** START OF EXCERPTED PASSAGE **
How to effectively filter array by another array? ( In functional paradigm )

lolgear · February 13, 2019, 3:58pm

Consider following task.

Let A be a list of Comparable items. Let B be a list of Comparable items. Entries in these lists can be compared.

Output is a list of entries in A that are not in the list B.

Two conditions.

Assume A and B are sorted.
Count of the same entries are considered as difference of count in A and count in B. Output duplicates respectively to this difference if it is greater than zero. Otherwise, skip them.

Example:
A = [1, 1, 1, 2, 4, 7]
B = [1, 2, 2, 4, 6]

Output:
[1, 1, 7]

Description:
A has three 1, one 2.
B has one 1, two 2.

Result has three - one 1 and one - two 2.
Result has two 1 and (-1) 2.
Result has two 1.

Functional condition:

Do it without loops.

Try to solve this task for different count ( 900 - 100_000 )

I am asking for effective (tail call optimized) solution.
Is it possible?

func generateArray(count: UInt = 900, range: UInt = 1000) -> [UInt] {
    return Array(0..<count).map{ _ in return UInt.random(in: 0...range) }
}

func test_ListsDifference() {
    let count = 10_000
    let a = generateArray(count: count).sorted()
** END OF EXCERPTED PASSAGE **
◆ SET EXERCISE 1: In the forum post on filtering one array by another, why does the example output contain no 2?
The records that follow are unrelated to the forum post.
** START OF MATERIAL PROVIDED **
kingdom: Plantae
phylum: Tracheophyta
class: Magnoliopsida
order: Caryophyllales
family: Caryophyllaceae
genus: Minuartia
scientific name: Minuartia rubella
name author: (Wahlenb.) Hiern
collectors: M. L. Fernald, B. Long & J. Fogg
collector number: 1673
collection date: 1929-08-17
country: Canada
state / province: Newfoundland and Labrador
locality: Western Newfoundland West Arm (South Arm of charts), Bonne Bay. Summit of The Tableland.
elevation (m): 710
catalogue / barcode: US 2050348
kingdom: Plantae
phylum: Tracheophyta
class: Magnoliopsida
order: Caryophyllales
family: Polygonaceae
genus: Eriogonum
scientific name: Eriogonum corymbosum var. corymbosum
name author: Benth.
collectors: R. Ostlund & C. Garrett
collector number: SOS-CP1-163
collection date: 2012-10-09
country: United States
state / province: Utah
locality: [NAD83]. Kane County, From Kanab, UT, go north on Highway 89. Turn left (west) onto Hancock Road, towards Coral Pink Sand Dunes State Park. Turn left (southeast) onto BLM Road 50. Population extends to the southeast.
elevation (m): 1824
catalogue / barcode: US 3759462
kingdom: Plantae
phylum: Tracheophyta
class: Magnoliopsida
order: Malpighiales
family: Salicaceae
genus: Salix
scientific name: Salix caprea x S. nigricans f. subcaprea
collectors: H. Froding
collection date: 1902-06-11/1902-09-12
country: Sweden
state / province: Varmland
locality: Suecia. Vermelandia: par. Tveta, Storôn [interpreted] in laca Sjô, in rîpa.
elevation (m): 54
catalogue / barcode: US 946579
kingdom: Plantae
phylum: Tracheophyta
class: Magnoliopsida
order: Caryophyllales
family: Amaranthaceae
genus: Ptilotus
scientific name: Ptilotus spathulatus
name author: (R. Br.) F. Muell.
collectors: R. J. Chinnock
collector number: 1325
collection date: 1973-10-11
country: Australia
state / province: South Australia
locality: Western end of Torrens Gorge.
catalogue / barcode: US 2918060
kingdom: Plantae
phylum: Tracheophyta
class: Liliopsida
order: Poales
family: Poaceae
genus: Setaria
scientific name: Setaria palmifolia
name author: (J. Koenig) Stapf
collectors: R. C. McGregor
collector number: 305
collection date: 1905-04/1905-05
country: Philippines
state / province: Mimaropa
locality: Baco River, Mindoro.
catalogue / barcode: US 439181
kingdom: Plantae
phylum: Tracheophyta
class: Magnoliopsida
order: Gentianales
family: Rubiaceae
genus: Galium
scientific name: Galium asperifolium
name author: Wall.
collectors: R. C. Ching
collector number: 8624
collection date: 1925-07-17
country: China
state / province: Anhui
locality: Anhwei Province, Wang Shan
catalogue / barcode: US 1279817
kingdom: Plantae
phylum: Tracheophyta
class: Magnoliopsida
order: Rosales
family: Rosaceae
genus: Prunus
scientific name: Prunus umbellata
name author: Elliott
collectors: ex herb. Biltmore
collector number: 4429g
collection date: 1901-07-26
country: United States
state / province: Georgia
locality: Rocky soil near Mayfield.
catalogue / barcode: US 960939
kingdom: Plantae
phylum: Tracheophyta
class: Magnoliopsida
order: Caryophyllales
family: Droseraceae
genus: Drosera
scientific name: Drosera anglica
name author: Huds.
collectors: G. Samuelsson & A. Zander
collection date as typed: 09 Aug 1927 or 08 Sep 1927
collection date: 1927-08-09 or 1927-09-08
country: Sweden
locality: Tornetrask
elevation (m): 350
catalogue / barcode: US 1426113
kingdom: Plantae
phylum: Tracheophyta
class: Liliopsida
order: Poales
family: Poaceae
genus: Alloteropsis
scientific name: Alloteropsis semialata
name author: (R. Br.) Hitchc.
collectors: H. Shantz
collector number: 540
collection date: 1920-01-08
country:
** END OF MATERIAL PROVIDED **
◆ SET EXERCISE 2: List every line of the records that contains the word "family".

◆ EXPECTED ANSWER 1: A has one 2 and B has two 2, so the difference in count is one minus two, or -1. Duplicates are output only when this difference is greater than zero, so the 2 is skipped.

◆ EXPECTED ANSWER 2:
family: Caryophyllaceae
family: Polygonaceae
family: Salicaceae
family: Amaranthaceae
family: Poaceae
family: Rubiaceae
family: Rosaceae
family: Droseraceae
family: Poaceae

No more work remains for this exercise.